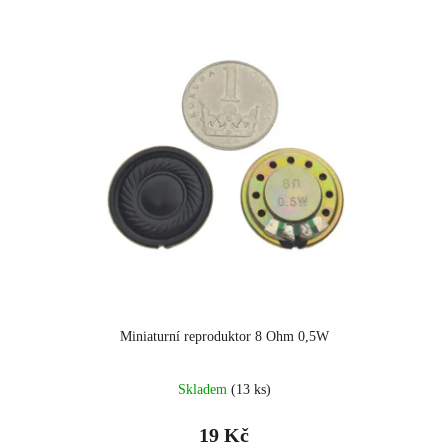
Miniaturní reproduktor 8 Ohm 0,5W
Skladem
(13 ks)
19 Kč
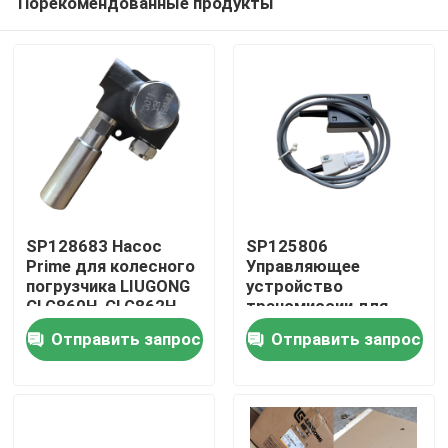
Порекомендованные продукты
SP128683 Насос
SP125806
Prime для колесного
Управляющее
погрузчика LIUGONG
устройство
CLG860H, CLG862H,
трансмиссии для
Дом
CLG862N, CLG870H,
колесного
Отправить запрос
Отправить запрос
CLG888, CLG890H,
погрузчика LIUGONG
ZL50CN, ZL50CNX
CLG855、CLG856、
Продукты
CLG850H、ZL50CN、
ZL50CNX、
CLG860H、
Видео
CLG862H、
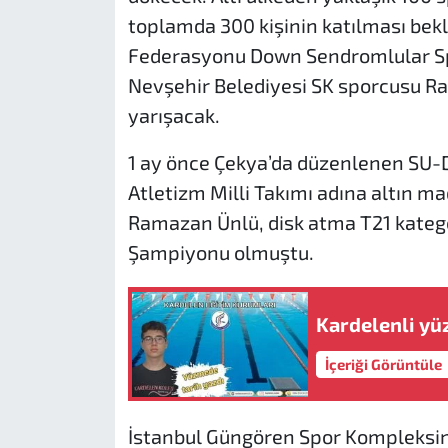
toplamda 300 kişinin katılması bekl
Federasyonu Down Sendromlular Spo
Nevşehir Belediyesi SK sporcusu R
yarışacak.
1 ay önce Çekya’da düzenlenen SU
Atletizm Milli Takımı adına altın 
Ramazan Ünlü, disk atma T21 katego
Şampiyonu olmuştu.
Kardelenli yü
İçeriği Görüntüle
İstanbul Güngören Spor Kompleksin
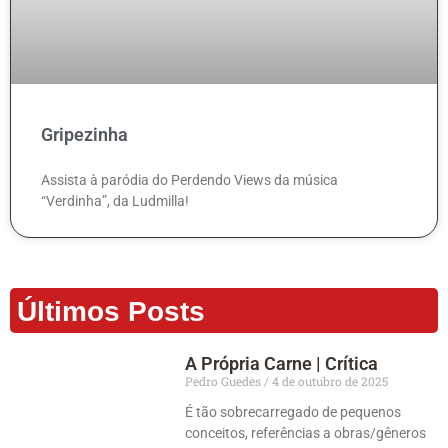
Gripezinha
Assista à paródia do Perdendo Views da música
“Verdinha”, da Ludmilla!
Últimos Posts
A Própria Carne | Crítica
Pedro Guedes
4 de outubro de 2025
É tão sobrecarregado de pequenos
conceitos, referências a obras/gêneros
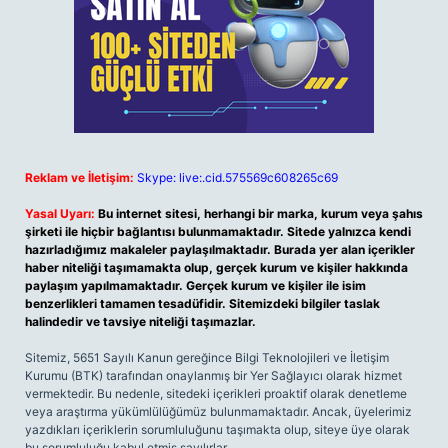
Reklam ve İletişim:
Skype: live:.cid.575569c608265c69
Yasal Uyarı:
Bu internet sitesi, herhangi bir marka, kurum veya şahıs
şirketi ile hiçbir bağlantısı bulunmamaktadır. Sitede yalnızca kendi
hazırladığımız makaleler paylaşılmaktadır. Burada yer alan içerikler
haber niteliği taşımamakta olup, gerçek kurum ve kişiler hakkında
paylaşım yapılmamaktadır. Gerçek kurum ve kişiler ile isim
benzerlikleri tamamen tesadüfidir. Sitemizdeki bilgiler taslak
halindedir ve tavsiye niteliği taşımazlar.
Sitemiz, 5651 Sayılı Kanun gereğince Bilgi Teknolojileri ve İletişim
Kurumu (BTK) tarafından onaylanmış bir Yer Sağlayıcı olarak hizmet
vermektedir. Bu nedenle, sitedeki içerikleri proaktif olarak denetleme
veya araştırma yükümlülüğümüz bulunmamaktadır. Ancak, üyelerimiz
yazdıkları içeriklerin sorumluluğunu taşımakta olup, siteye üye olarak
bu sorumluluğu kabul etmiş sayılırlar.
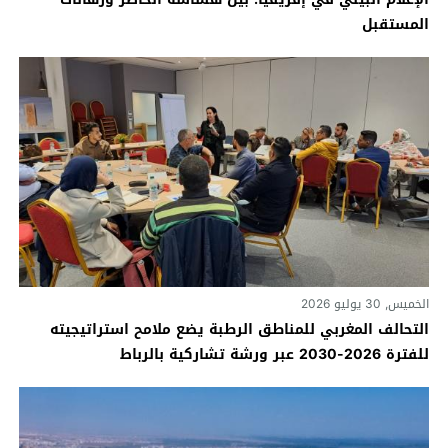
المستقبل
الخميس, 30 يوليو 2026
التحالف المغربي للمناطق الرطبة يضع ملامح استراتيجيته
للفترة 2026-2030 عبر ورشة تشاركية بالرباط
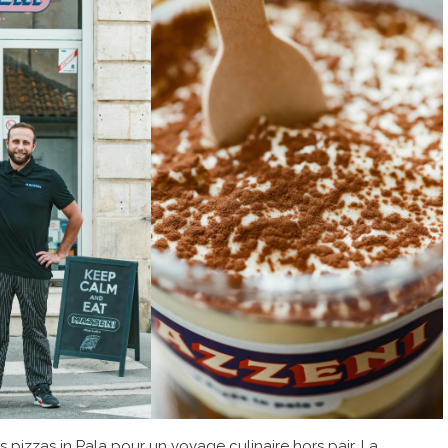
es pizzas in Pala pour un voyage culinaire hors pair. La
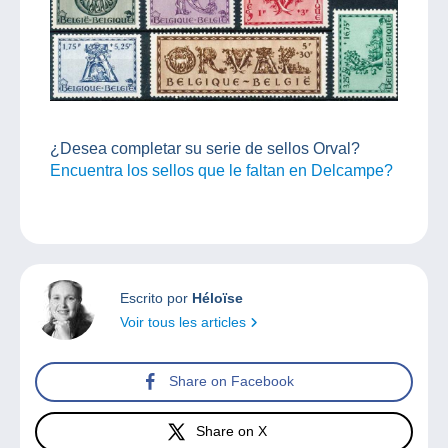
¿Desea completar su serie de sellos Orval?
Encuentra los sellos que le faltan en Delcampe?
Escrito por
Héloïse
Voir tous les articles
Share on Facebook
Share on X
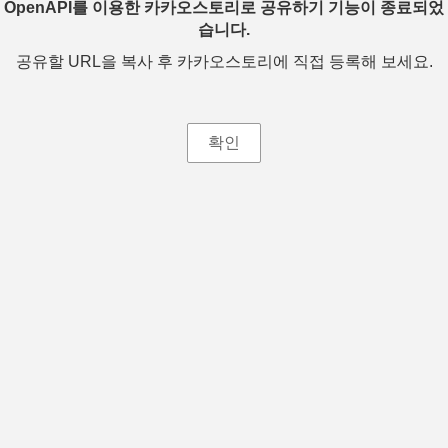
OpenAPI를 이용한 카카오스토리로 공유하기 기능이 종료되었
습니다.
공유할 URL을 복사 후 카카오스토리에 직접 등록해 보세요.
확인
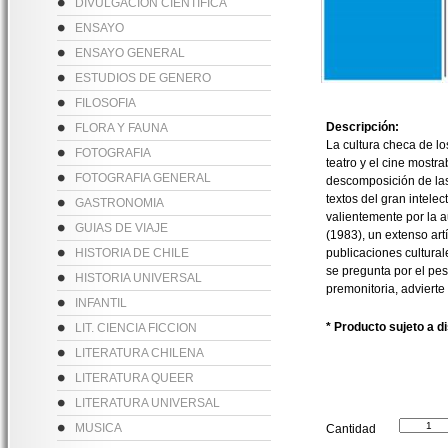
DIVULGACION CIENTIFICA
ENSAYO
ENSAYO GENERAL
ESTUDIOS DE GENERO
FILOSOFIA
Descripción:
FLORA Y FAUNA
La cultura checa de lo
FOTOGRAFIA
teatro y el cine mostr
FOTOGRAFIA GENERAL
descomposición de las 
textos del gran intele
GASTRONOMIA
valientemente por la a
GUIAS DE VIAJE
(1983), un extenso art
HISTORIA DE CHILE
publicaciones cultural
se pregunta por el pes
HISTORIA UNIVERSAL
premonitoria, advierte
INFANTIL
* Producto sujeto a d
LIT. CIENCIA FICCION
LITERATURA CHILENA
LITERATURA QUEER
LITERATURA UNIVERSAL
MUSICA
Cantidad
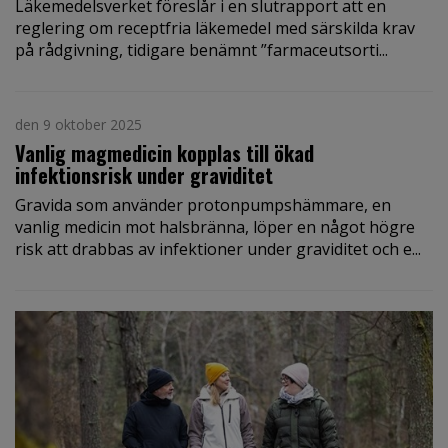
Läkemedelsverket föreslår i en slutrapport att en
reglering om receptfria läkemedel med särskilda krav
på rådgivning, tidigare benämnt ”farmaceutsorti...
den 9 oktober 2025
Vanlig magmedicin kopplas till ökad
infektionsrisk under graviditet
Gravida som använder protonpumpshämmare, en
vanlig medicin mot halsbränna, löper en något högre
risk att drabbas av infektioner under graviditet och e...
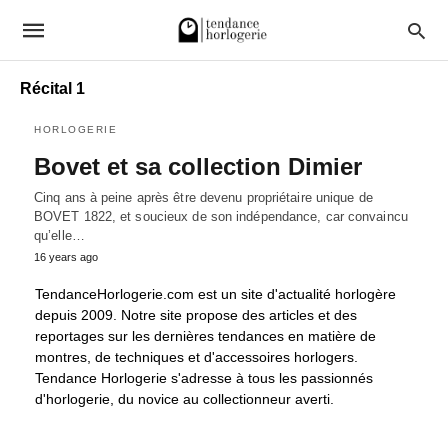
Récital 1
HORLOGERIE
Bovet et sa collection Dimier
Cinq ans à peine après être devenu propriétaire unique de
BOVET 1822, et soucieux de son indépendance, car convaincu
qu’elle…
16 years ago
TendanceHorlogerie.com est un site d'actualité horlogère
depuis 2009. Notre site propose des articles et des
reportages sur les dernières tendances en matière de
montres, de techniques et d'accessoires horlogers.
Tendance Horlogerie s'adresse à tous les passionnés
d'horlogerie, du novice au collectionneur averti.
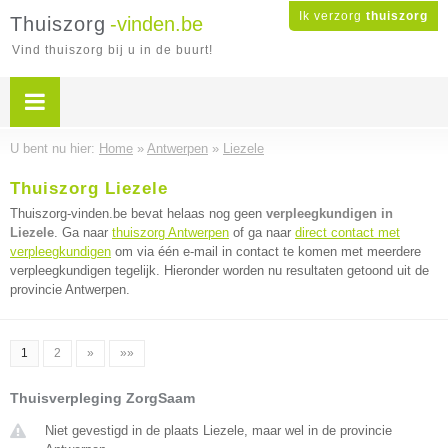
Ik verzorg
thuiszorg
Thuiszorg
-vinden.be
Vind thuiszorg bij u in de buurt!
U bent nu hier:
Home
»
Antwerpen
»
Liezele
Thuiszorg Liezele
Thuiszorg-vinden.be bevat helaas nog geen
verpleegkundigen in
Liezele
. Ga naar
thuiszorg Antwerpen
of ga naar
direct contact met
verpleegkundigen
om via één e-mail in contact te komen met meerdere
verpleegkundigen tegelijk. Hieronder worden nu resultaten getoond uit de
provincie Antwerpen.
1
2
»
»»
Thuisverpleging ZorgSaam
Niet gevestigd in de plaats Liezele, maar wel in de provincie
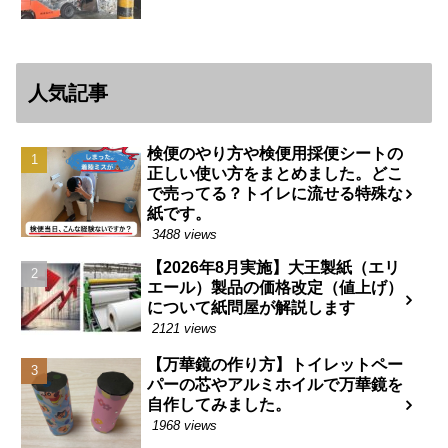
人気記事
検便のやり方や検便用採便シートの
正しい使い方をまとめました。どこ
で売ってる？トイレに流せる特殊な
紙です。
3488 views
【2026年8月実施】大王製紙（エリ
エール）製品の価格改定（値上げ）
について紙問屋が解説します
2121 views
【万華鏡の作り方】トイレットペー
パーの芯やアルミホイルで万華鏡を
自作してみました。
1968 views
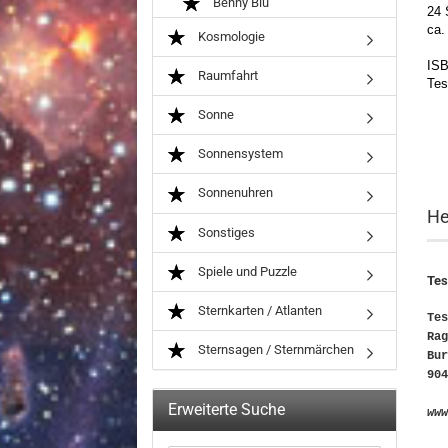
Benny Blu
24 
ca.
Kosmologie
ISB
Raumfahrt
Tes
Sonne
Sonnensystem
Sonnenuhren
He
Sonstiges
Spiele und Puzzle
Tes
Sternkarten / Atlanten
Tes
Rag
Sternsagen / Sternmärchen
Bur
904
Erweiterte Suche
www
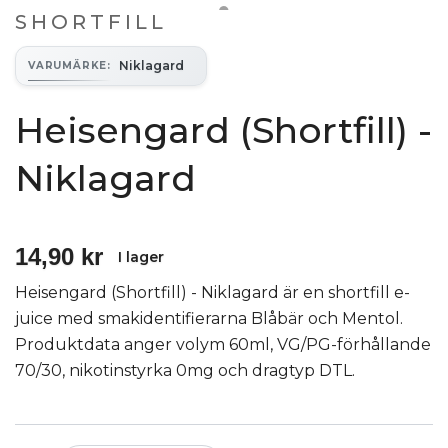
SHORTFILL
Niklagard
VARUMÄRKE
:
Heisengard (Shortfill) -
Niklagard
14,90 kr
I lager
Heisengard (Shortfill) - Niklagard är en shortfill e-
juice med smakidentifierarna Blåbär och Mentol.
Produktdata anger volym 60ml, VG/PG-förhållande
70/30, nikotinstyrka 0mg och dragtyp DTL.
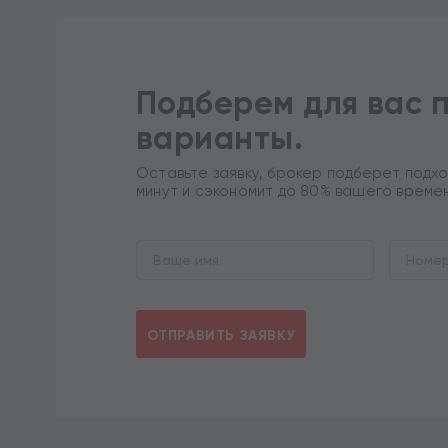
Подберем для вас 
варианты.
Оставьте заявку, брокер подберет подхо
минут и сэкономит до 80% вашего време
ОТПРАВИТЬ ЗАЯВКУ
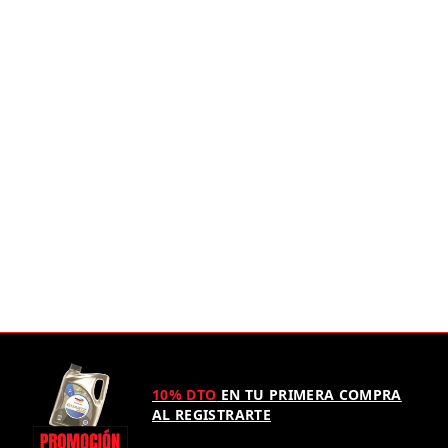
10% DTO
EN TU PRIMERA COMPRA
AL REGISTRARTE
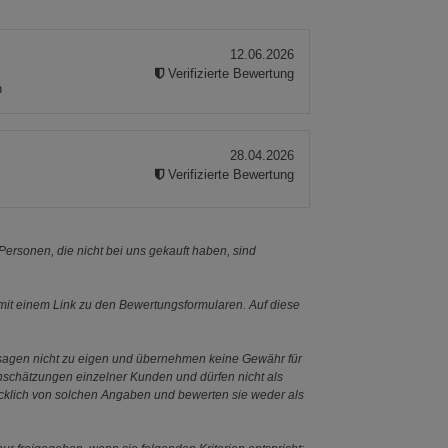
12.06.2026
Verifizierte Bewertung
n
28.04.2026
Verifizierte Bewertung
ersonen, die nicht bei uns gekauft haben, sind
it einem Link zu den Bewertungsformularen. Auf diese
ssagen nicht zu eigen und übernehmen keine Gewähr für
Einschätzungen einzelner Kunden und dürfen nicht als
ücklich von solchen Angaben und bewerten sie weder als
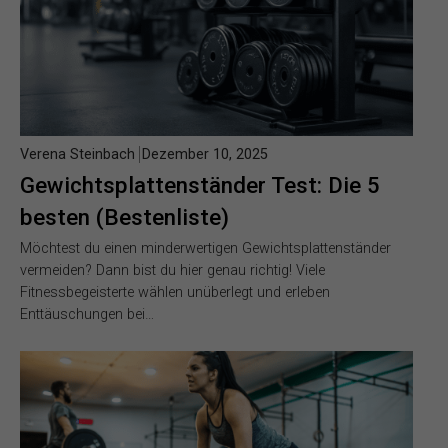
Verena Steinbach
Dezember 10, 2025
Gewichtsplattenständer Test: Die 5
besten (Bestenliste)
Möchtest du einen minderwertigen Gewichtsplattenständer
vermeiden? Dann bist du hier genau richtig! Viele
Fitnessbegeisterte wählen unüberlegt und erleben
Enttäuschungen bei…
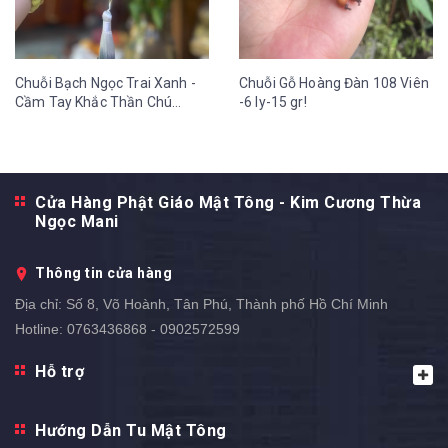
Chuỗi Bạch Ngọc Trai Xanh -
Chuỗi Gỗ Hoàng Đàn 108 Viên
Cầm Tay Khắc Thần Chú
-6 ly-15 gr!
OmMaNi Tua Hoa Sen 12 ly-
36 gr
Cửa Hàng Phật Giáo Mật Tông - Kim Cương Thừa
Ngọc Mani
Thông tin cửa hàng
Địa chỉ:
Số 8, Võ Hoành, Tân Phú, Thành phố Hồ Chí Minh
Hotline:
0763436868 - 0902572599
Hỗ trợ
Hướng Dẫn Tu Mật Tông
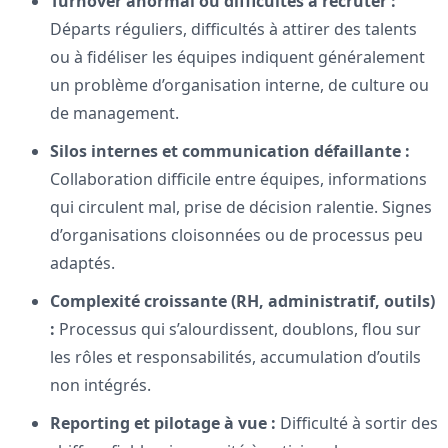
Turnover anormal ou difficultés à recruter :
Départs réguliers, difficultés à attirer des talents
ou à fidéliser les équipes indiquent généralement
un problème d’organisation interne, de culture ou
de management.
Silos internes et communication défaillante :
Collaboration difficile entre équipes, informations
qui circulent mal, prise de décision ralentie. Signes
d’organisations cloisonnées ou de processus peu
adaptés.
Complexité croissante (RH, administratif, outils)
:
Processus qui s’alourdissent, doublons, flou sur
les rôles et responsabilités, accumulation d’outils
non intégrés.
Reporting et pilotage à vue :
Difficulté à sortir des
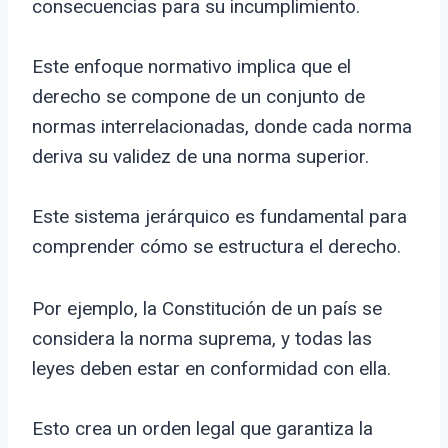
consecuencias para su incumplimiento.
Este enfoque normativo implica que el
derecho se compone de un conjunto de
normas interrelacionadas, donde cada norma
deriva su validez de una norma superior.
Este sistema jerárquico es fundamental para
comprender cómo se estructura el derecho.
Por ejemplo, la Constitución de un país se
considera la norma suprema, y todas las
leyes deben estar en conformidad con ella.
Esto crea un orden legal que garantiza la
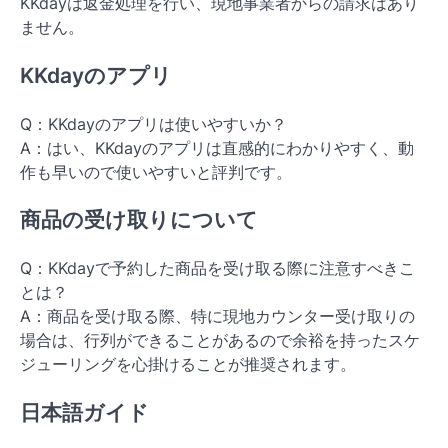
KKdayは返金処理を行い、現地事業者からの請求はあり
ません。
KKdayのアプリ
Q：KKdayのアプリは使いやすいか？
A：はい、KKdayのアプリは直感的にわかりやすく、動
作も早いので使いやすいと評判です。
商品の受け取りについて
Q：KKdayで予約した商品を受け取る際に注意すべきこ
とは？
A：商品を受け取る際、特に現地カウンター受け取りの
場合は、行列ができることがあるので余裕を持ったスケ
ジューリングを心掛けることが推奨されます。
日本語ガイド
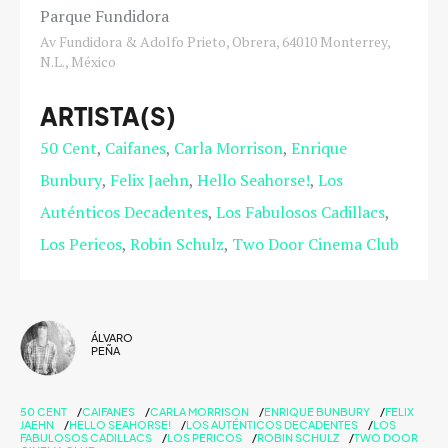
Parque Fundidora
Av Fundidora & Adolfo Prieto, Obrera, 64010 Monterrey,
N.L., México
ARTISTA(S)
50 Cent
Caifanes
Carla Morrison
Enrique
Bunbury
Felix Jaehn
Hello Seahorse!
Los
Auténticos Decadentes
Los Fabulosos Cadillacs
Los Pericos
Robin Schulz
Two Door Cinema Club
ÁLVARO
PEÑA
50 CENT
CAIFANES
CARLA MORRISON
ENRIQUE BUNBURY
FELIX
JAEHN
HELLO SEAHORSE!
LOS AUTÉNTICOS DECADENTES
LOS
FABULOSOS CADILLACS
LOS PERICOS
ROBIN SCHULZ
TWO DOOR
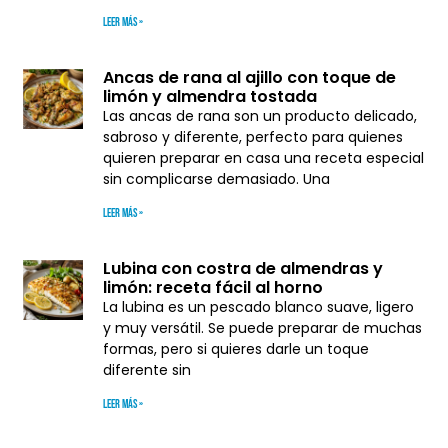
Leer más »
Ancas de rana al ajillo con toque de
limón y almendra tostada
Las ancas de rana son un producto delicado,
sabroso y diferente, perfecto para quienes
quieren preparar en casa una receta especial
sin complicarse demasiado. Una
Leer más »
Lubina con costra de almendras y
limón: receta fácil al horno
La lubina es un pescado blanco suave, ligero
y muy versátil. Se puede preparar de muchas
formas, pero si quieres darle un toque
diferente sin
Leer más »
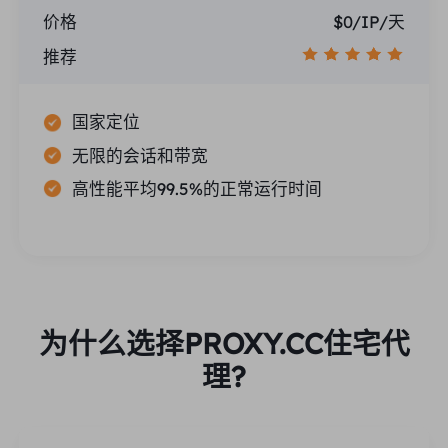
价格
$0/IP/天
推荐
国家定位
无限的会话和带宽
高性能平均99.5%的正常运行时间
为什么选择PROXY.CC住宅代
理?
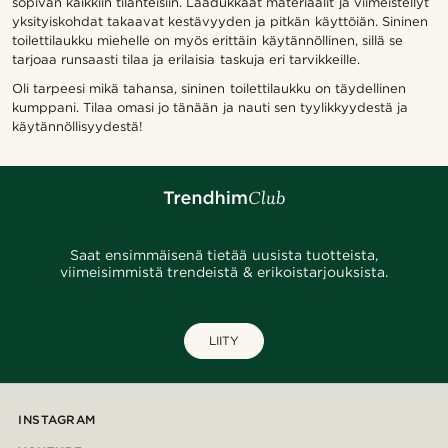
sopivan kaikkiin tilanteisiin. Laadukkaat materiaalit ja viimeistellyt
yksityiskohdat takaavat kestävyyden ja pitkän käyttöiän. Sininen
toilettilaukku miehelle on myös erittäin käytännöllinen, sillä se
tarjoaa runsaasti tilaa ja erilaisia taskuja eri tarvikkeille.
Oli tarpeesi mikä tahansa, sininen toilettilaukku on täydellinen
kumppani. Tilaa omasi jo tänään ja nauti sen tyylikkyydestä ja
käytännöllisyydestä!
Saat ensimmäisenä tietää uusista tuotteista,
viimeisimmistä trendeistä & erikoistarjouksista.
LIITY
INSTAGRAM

+++++

• WHAT YOU WILL DO:
Reproduce the lines of the entries above without any changes, starting with the line that contains "DIVULGACION CIENTIFICA" and continuing through the line that contains "risk att drabbas". Omit the picture markers from your copy.

• WRITTEN SOLUTION:
DIVULGACION CIENTIFICA
ENSAYO
ENSAYO GENERAL
ESTUDIOS DE GENERO
FILOSOFIA
Descripción:
FLORA Y FAUNA
La cultura checa de lo
FOTOGRAFIA
teatro y el cine mostr
FOTOGRAFIA GENERAL
descomposición de las 
textos del gran intele
GASTRONOMIA
valientemente por la a
GUIAS DE VIAJE
(1983), un extenso art
HISTORIA DE CHILE
publicaciones cultural
se pregunta por el pes
HISTORIA UNIVERSAL
premonitoria, advierte
INFANTIL
* Producto sujeto a d
LIT. CIENCIA FICCION
LITERATURA CHILENA
LITERATURA QUEER
LITERATURA UNIVERSAL
MUSICA
Cantidad
Läkemedelsverket föreslår i en slutrapport att en
reglering om receptfria läkemedel med särskilda krav
på rådgivning, tidigare benämnt ”farmaceutsorti...
den 9 oktober 2025
Vanlig magmedicin kopplas till ökad
infektionsrisk under graviditet
Gravida som använder protonpumpshämmare, en
vanlig medicin mot halsbränna, löper en något högre
risk att drabbas av infektioner under graviditet och e...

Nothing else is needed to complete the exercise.